Parents make incredible Therapists

Vision professionals contribute immensely to a child’s visual journey by modifying toys and activities, refining presentation techniques, and tracking progress through assessment. However, the work done at home in the family has the biggest impact on improvement of vision for children with CVI. There are several reasons for this:

  • Parents know their children best. They understand what their children prefer and what they avoid, when they are tired and when they are hungry. More valuable than any IEP or therapy plan, parents are armed with goals and dreams for their children which support them as they push through perceived limitations. When children make even the smallest progress, parents celebrate it with the memory of how far they have come and expectations of how far they still will go. A CVI schedule built around a child’s preferences, respectful of their limitations, and strengthened by expectations of growth and development is far more likely to be successful.
  • Parents design the family routine. Just as each child is an individual, each family operates in its own unique way, and parents are responsible for these decisions. From setting the morning schedule to choosing meals and mealtimes, parents are constantly balancing the needs of every member of the family.
  • Parents are the observers of challenges and opportunities. Parents notice when children are having a hard time viewing or participating in a task. An accommodation that worked at school or in a clinic might not work at home, and parents play an important role in helping to figure out why. Similarly, as parents develop a better understanding of the factors that help their children see, they can take advantage of opportunities to introduce new objects, make connections between one activity and another, and reinforce the progress the child has already made.
  • Parents can support vision more often, and more effectively. Children with CVI make progress when they are presented with visual targets which accommodate their current level of function. Direct eye-to-object contact, and visually guided interaction is the best way to make progress. Children don’t turn their vision off in between therapy sessions. They need quality opportunities to use vision while engaged in meaningful activities throughout their whole day. Parents are uniquely equipped to provide these interactions from the moment the child wakes up to the time they go to bed.
  • Parents and vision professionals are partners. By adding the overlay of CVI to a child’s routine, parents help to facilitate great progress in their children. Throughout this process, the family should have ongoing support and consultation from their child’s CVI professional. With a strong, open relationship, therapists and families can brainstorm solutions to challenges, talk about difficulties, and celebrate successes. Through collaboration, the CVI schedule can be inspiring, rather than overwhelming.

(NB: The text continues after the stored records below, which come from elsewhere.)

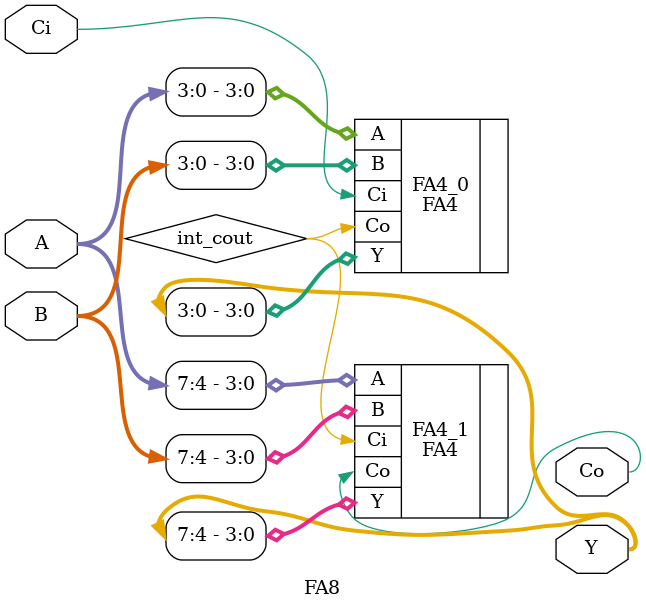
<source format=v>
`timescale 1ns / 1ps

module FA8(A, B, Ci, Y, Co);

input [7:0] A, B;
input Ci;
output [7:0] Y;
output Co;

wire int_cout;

FA4 FA4_0(.A(A[3:0]), .B(B[3:0]), .Ci(Ci), .Y(Y[3:0]), .Co(int_cout));
FA4 FA4_1(.A(A[7:4]), .B(B[7:4]), .Ci(int_cout), .Y(Y[7:4]), .Co(Co));

endmodule

</source>
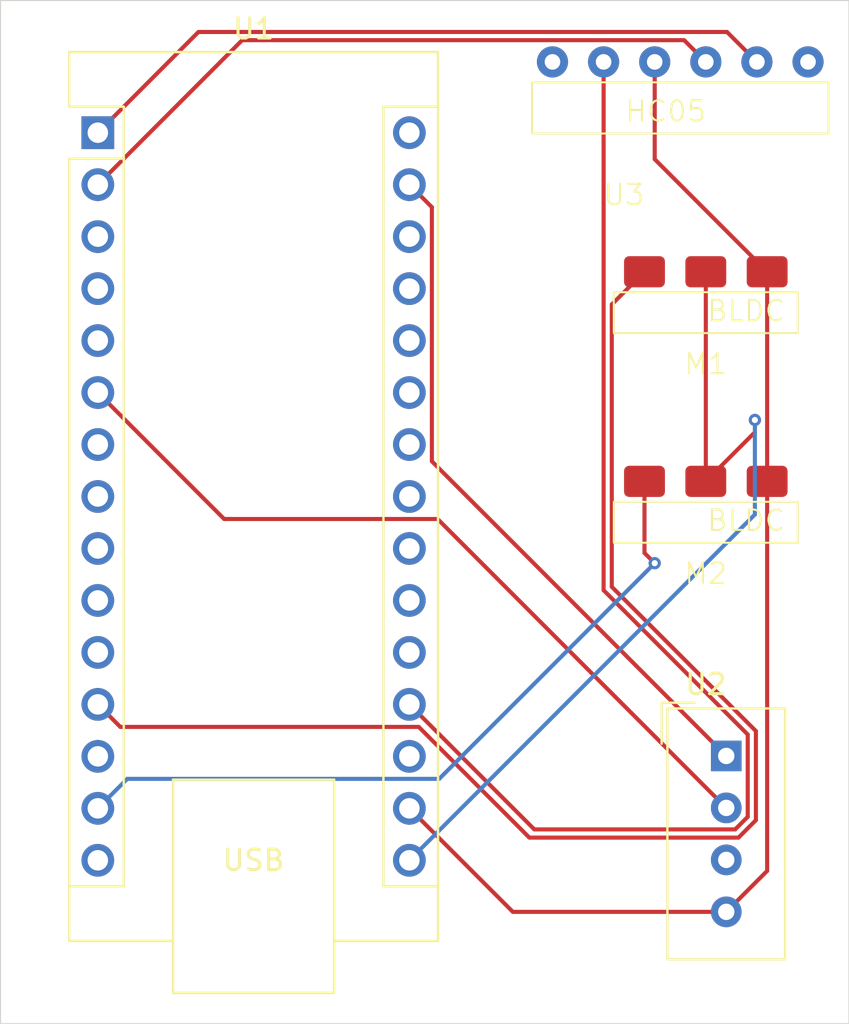
<source format=kicad_pcb>
(kicad_pcb
	(version 20240108)
	(generator "pcbnew")
	(generator_version "8.0")
	(general
		(thickness 1.6)
		(legacy_teardrops no)
	)
	(paper "A4")
	(layers
		(0 "F.Cu" signal)
		(31 "B.Cu" signal)
		(32 "B.Adhes" user "B.Adhesive")
		(33 "F.Adhes" user "F.Adhesive")
		(34 "B.Paste" user)
		(35 "F.Paste" user)
		(36 "B.SilkS" user "B.Silkscreen")
		(37 "F.SilkS" user "F.Silkscreen")
		(38 "B.Mask" user)
		(39 "F.Mask" user)
		(40 "Dwgs.User" user "User.Drawings")
		(41 "Cmts.User" user "User.Comments")
		(42 "Eco1.User" user "User.Eco1")
		(43 "Eco2.User" user "User.Eco2")
		(44 "Edge.Cuts" user)
		(45 "Margin" user)
		(46 "B.CrtYd" user "B.Courtyard")
		(47 "F.CrtYd" user "F.Courtyard")
		(48 "B.Fab" user)
		(49 "F.Fab" user)
		(50 "User.1" user)
		(51 "User.2" user)
		(52 "User.3" user)
		(53 "User.4" user)
		(54 "User.5" user)
		(55 "User.6" user)
		(56 "User.7" user)
		(57 "User.8" user)
		(58 "User.9" user)
	)
	(setup
		(pad_to_mask_clearance 0)
		(allow_soldermask_bridges_in_footprints no)
		(pcbplotparams
			(layerselection 0x00010fc_ffffffff)
			(plot_on_all_layers_selection 0x0000000_00000000)
			(disableapertmacros no)
			(usegerberextensions no)
			(usegerberattributes yes)
			(usegerberadvancedattributes yes)
			(creategerberjobfile yes)
			(dashed_line_dash_ratio 12.000000)
			(dashed_line_gap_ratio 3.000000)
			(svgprecision 4)
			(plotframeref no)
			(viasonmask no)
			(mode 1)
			(useauxorigin no)
			(hpglpennumber 1)
			(hpglpenspeed 20)
			(hpglpendiameter 15.000000)
			(pdf_front_fp_property_popups yes)
			(pdf_back_fp_property_popups yes)
			(dxfpolygonmode yes)
			(dxfimperialunits yes)
			(dxfusepcbnewfont yes)
			(psnegative no)
			(psa4output no)
			(plotreference yes)
			(plotvalue yes)
			(plotfptext yes)
			(plotinvisibletext no)
			(sketchpadsonfab no)
			(subtractmaskfromsilk no)
			(outputformat 1)
			(mirror no)
			(drillshape 0)
			(scaleselection 1)
			(outputdirectory "")
		)
	)
	(net 0 "")
	(net 1 "GND")
	(net 2 "Net-(M1-PWM)")
	(net 3 "12Vin")
	(net 4 "Net-(M2-PWM)")
	(net 5 "unconnected-(U1-A4-Pad23)")
	(net 6 "unconnected-(U1-A7-Pad20)")
	(net 7 "unconnected-(U1-D2-Pad5)")
	(net 8 "unconnected-(U1-D7-Pad10)")
	(net 9 "unconnected-(U1-A6-Pad21)")
	(net 10 "unconnected-(U1-RST-Pad18)")
	(net 11 "unconnected-(U1-RST-Pad3)")
	(net 12 "Net-(U1-D3)")
	(net 13 "unconnected-(U1-D6-Pad9)")
	(net 14 "unconnected-(U1-AREF-Pad28)")
	(net 15 "Net-(U1-5V)")
	(net 16 "unconnected-(U1-D4-Pad7)")
	(net 17 "unconnected-(U1-A1-Pad26)")
	(net 18 "unconnected-(U1-GND-Pad4)")
	(net 19 "unconnected-(U1-D8-Pad11)")
	(net 20 "unconnected-(U1-A5-Pad22)")
	(net 21 "Net-(U1-D1{slash}RX)")
	(net 22 "unconnected-(U1-A0-Pad27)")
	(net 23 "unconnected-(U1-D5-Pad8)")
	(net 24 "Net-(U1-D0{slash}TX)")
	(net 25 "unconnected-(U1-D10-Pad13)")
	(net 26 "unconnected-(U1-A3-Pad24)")
	(net 27 "Net-(U1-3V3)")
	(net 28 "unconnected-(U1-A2-Pad25)")
	(net 29 "unconnected-(U1-D13-Pad30)")
	(net 30 "unconnected-(U1-D12-Pad15)")
	(net 31 "unconnected-(U2-NC-Pad3)")
	(net 32 "unconnected-(U3-EN-Pad1)")
	(net 33 "unconnected-(U3-STATE-Pad6)")
	(footprint "BLDC_temoprary_pad:BLDC_temporary_pad" (layer "F.Cu") (at 152 95))
	(footprint "Module:Arduino_Nano" (layer "F.Cu") (at 122.26 72.96))
	(footprint "Sensor:Aosong_DHT11_5.5x12.0_P2.54mm" (layer "F.Cu") (at 153 103.42))
	(footprint "HC05_foot:HC05" (layer "F.Cu") (at 148 76.5))
	(footprint "BLDC_temoprary_pad:BLDC_temporary_pad" (layer "F.Cu") (at 152 84.756))
	(gr_rect
		(start 117.5 66.5)
		(end 159 116.5)
		(stroke
			(width 0.05)
			(type default)
		)
		(fill none)
		(layer "Edge.Cuts")
		(uuid "4ff9aebb-6466-49f5-aa3b-3f4d31f6e476")
	)
	(segment
		(start 149.5 69.5)
		(end 149.5 74.256)
		(width 0.2)
		(layer "F.Cu")
		(net 1)
		(uuid "020acb28-fb1c-47d2-93d1-be0bd838dc87")
	)
	(segment
		(start 142.56 111.04)
		(end 153 111.04)
		(width 0.2)
		(layer "F.Cu")
		(net 1)
		(uuid "3ea3b46e-54bc-4823-991a-74fcf65f61df")
	)
	(segment
		(start 137.5 105.98)
		(end 142.56 111.04)
		(width 0.2)
		(layer "F.Cu")
		(net 1)
		(uuid "63b40e26-bf43-4e82-8d33-6d09088607f8")
	)
	(segment
		(start 155 90)
		(end 155 109.04)
		(width 0.2)
		(layer "F.Cu")
		(net 1)
		(uuid "6d93c920-6859-4bcb-835c-829f0d9ab7e6")
	)
	(segment
		(start 155 109.04)
		(end 153 111.04)
		(width 0.2)
		(layer "F.Cu")
		(net 1)
		(uuid "c23f2bb0-e084-4378-bfc3-9bbb5c331b0c")
	)
	(segment
		(start 155 79.756)
		(end 155 90)
		(width 0.2)
		(layer "F.Cu")
		(net 1)
		(uuid "c54a3d79-e64c-4869-9d6d-2a23977ecd75")
	)
	(segment
		(start 149.5 74.256)
		(end 155 79.756)
		(width 0.2)
		(layer "F.Cu")
		(net 1)
		(uuid "f1863f6d-2249-4beb-be15-726dc82e0ded")
	)
	(segment
		(start 137.955635 102)
		(end 123.36 102)
		(width 0.2)
		(layer "F.Cu")
		(net 2)
		(uuid "184eac7c-2101-47ba-a2ca-385908886c20")
	)
	(segment
		(start 143.365635 107.41)
		(end 137.955635 102)
		(width 0.2)
		(layer "F.Cu")
		(net 2)
		(uuid "2579a8ef-d8cc-42c0-9011-cd053ae4e3e0")
	)
	(segment
		(start 154.45 102.204315)
		(end 154.45 106.560611)
		(width 0.2)
		(layer "F.Cu")
		(net 2)
		(uuid "5e686de8-a556-4e34-9cd2-2adf2fc179c2")
	)
	(segment
		(start 149 79.756)
		(end 147.4 81.356)
		(width 0.2)
		(layer "F.Cu")
		(net 2)
		(uuid "91faabac-f621-418e-9dfa-4fb92cfb425c")
	)
	(segment
		(start 154.45 106.560611)
		(end 153.60061 107.41)
		(width 0.2)
		(layer "F.Cu")
		(net 2)
		(uuid "a5fe8737-2d0d-443b-b809-cf27ab8822bd")
	)
	(segment
		(start 123.36 102)
		(end 122.26 100.9)
		(width 0.2)
		(layer "F.Cu")
		(net 2)
		(uuid "b5859c63-ebd1-42da-9996-7f10becbf3ba")
	)
	(segment
		(start 153.60061 107.41)
		(end 143.365635 107.41)
		(width 0.2)
		(layer "F.Cu")
		(net 2)
		(uuid "ba27e153-00e4-478b-bcb2-64b41b06f5fc")
	)
	(segment
		(start 147.4 81.356)
		(end 147.4 95.154314)
		(width 0.2)
		(layer "F.Cu")
		(net 2)
		(uuid "c2503b8f-2fae-4d8b-9847-d6244bcddd04")
	)
	(segment
		(start 147.4 95.154314)
		(end 154.45 102.204315)
		(width 0.2)
		(layer "F.Cu")
		(net 2)
		(uuid "c7e49b00-53d0-47f7-b979-cee1385cacd8")
	)
	(segment
		(start 152 90)
		(end 154.4 87.6)
		(width 0.2)
		(layer "F.Cu")
		(net 3)
		(uuid "6661d95e-b85a-4394-9777-92731beeb239")
	)
	(segment
		(start 154.4 87.6)
		(end 154.4 87)
		(width 0.2)
		(layer "F.Cu")
		(net 3)
		(uuid "6afe9ac3-a83e-4e96-96ed-b1c002b454fb")
	)
	(segment
		(start 152 79.756)
		(end 152 90)
		(width 0.2)
		(layer "F.Cu")
		(net 3)
		(uuid "8258ea60-76f3-4742-9e0a-ca82c1e708d2")
	)
	(via
		(at 154.4 87)
		(size 0.6)
		(drill 0.3)
		(layers "F.Cu" "B.Cu")
		(net 3)
		(uuid "d5582b92-4fe5-43c9-a814-79baabff83fc")
	)
	(segment
		(start 154.4 91.62)
		(end 137.5 108.52)
		(width 0.2)
		(layer "B.Cu")
		(net 3)
		(uuid "0a44e19e-91f8-4e7f-ad9a-cade235d04f0")
	)
	(segment
		(start 154.4 87)
		(end 154.4 91.62)
		(width 0.2)
		(layer "B.Cu")
		(net 3)
		(uuid "1735de46-d3dc-4cf8-bbe6-2f66d90ac39c")
	)
	(segment
		(start 149 93.5)
		(end 149.5 94)
		(width 0.2)
		(layer "F.Cu")
		(net 4)
		(uuid "1daaaa8b-aeed-4fa3-9373-ed1c62a2cc36")
	)
	(segment
		(start 149 90)
		(end 149 93.5)
		(width 0.2)
		(layer "F.Cu")
		(net 4)
		(uuid "40017597-30eb-45c8-90e6-2bfb212a93f9")
	)
	(via
		(at 149.5 94)
		(size 0.6)
		(drill 0.3)
		(layers "F.Cu" "B.Cu")
		(net 4)
		(uuid "cb1d2ad1-bb93-4078-b41b-4eff3208bd08")
	)
	(segment
		(start 123.7 104.54)
		(end 122.26 105.98)
		(width 0.2)
		(layer "B.Cu")
		(net 4)
		(uuid "06aef125-cc07-4121-ad56-8e51e0b91c65")
	)
	(segment
		(start 149.5 94)
		(end 138.96 104.54)
		(width 0.2)
		(layer "B.Cu")
		(net 4)
		(uuid "c81d814f-cc1a-4d86-9476-fe71aec8d351")
	)
	(segment
		(start 138.96 104.54)
		(end 123.7 104.54)
		(width 0.2)
		(layer "B.Cu")
		(net 4)
		(uuid "ebd8b47f-d736-4fb6-9a64-94547a31fe1b")
	)
	(segment
		(start 153 105.96)
		(end 138.88 91.84)
		(width 0.2)
		(layer "F.Cu")
		(net 12)
		(uuid "455dc233-1272-481e-a374-5774151fc0ad")
	)
	(segment
		(start 128.44 91.84)
		(end 122.26 85.66)
		(width 0.2)
		(layer "F.Cu")
		(net 12)
		(uuid "a9686241-d0c3-47ed-b285-a604a628fa8f")
	)
	(segment
		(start 138.88 91.84)
		(end 128.44 91.84)
		(width 0.2)
		(layer "F.Cu")
		(net 12)
		(uuid "c2b990ab-ed67-4a38-9a4a-45c01099660f")
	)
	(segment
		(start 143.61 107.01)
		(end 137.5 100.9)
		(width 0.2)
		(layer "F.Cu")
		(net 15)
		(uuid "14b528fb-384b-4177-8b85-a341f23a1e7c")
	)
	(segment
		(start 147 69.5)
		(end 147 95.32)
		(width 0.2)
		(layer "F.Cu")
		(net 15)
		(uuid "2a6751d7-b203-47e6-ae10-47d727bd40df")
	)
	(segment
		(start 154.05 106.394925)
		(end 153.434925 107.01)
		(width 0.2)
		(layer "F.Cu")
		(net 15)
		(uuid "51c6bff8-34b0-45b9-a8c7-c31dca2305b6")
	)
	(segment
		(start 153.434925 107.01)
		(end 143.61 107.01)
		(width 0.2)
		(layer "F.Cu")
		(net 15)
		(uuid "59ba4f5a-4395-417a-8a20-a23ea3068724")
	)
	(segment
		(start 154.05 102.37)
		(end 154.05 106.394925)
		(width 0.2)
		(layer "F.Cu")
		(net 15)
		(uuid "970e12af-2fe0-4165-841c-ea5d199dd2aa")
	)
	(segment
		(start 147 95.32)
		(end 154.05 102.37)
		(width 0.2)
		(layer "F.Cu")
		(net 15)
		(uuid "aa5d02b2-3970-4bec-bee2-d318c0054fc7")
	)
	(segment
		(start 150.938 68.438)
		(end 129.322 68.438)
		(width 0.2)
		(layer "F.Cu")
		(net 21)
		(uuid "1f4f35b5-4ce3-4f73-815e-1672534bff79")
	)
	(segment
		(start 129.322 68.438)
		(end 122.26 75.5)
		(width 0.2)
		(layer "F.Cu")
		(net 21)
		(uuid "d101a12f-3bca-4fe2-b6c9-5f1cb5fdce4d")
	)
	(segment
		(start 152 69.5)
		(end 150.938 68.438)
		(width 0.2)
		(layer "F.Cu")
		(net 21)
		(uuid "e3491a2c-1953-4ae8-bc53-73e8e6f3a8eb")
	)
	(segment
		(start 154.5 69.5)
		(end 153.038 68.038)
		(width 0.2)
		(layer "F.Cu")
		(net 24)
		(uuid "16254b40-6692-4263-8c16-dd63d3a89fcd")
	)
	(segment
		(start 127.182 68.038)
		(end 122.26 72.96)
		(width 0.2)
		(layer "F.Cu")
		(net 24)
		(uuid "96948185-2e13-4c7f-8d96-ecf4e92873c2")
	)
	(segment
		(start 153.038 68.038)
		(end 127.182 68.038)
		(width 0.2)
		(layer "F.Cu")
		(net 24)
		(uuid "98de3a4a-80c1-4664-af69-3a2f015c632e")
	)
	(segment
		(start 138.6 89.02)
		(end 138.6 76.6)
		(width 0.2)
		(layer "F.Cu")
		(net 27)
		(uuid "21fb8259-4840-4be4-b24b-c261e3bd7200")
	)
	(segment
		(start 153 103.42)
		(end 138.6 89.02)
		(width 0.2)
		(layer "F.Cu")
		(net 27)
		(uuid "4e816975-485e-4ecf-9e35-50c34b58c7c7")
	)
	(segment
		(start 138.6 76.6)
		(end 137.5 75.5)
		(width 0.2)
		(layer "F.Cu")
		(net 27)
		(uuid "cfcfb1db-7162-465c-aff7-4e4d302b9037")
	)
)
</source>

The expectation of improvement is the hallmark of CVI.– Ellen Cadigan Mazeliii


Sources:

  1. Kong, L., Fry, M., Al-Samarraie, M., Gilbert, C., & Steinkuller, P. G. (2012). An update on progress and the changing epidemiology of causes of childhood blindness worldwide. Journal of American Association for Pediatric Ophthalmology and Strabismus,16(6), 501-507. doi:10.1016/j.jaapos.2012.09.004
  2. Roman-Lantzy, C. (2007). Cortical visual impairment: An approach to assessment and intervention (First ed.). New York, NY: American Foundation for the Blind Press.